*EXERCISE DIRECTIONS*
In the material below, pictures must be dropped. Repeat exactly, and only, the lines from the line with "Skip to content" to the line with "Nebraska Public Media | By", both ends included.
════════════════
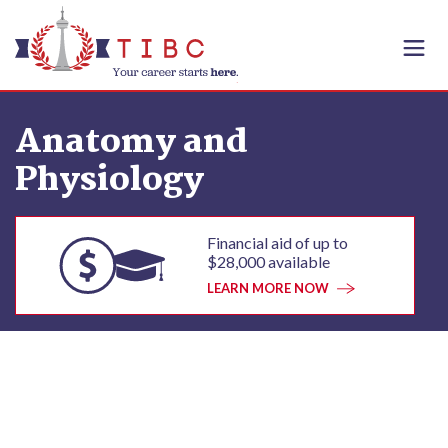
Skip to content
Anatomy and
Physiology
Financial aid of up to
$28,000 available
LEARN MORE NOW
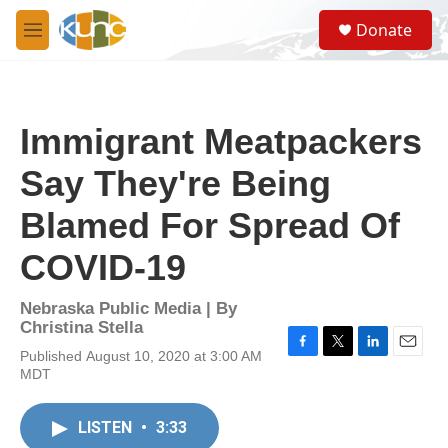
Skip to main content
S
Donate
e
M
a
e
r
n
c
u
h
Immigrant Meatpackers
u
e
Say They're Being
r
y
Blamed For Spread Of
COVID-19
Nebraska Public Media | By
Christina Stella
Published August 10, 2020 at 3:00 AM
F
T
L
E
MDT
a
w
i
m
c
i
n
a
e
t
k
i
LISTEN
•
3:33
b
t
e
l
════════════════
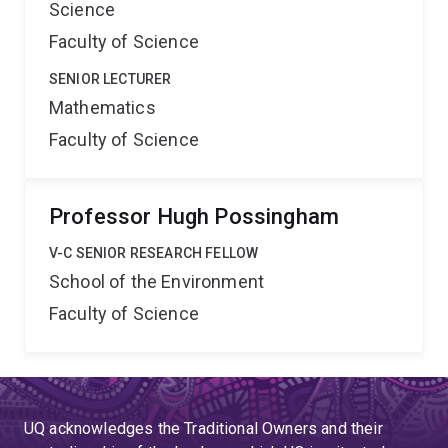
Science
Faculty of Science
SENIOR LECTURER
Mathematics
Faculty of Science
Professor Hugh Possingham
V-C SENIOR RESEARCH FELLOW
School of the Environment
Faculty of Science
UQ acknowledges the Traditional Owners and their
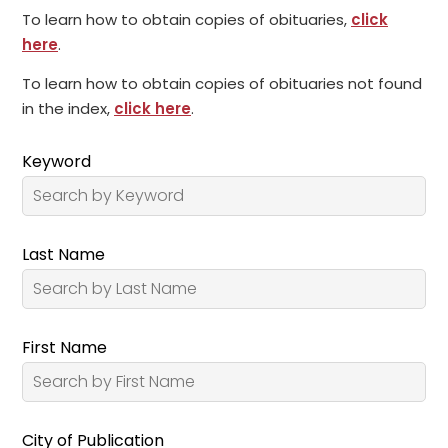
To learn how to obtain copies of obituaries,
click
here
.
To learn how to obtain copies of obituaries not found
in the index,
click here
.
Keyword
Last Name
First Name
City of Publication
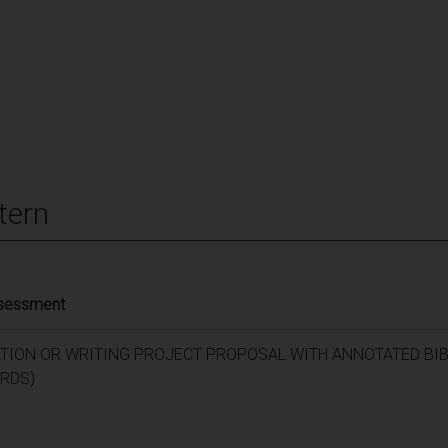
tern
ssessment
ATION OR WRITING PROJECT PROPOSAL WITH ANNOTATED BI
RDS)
════════════════
*PROBLEM SOLUTION*
Skip to content
Anatomy and
Physiology
Financial aid of up to
$28,000 available
LEARN MORE NOW
Skip to main content
S
Donate
e
M
a
e
r
n
c
u
h
Immigrant Meatpackers
u
e
Say They're Being
r
y
Blamed For Spread Of
COVID-19
Nebraska Public Media | By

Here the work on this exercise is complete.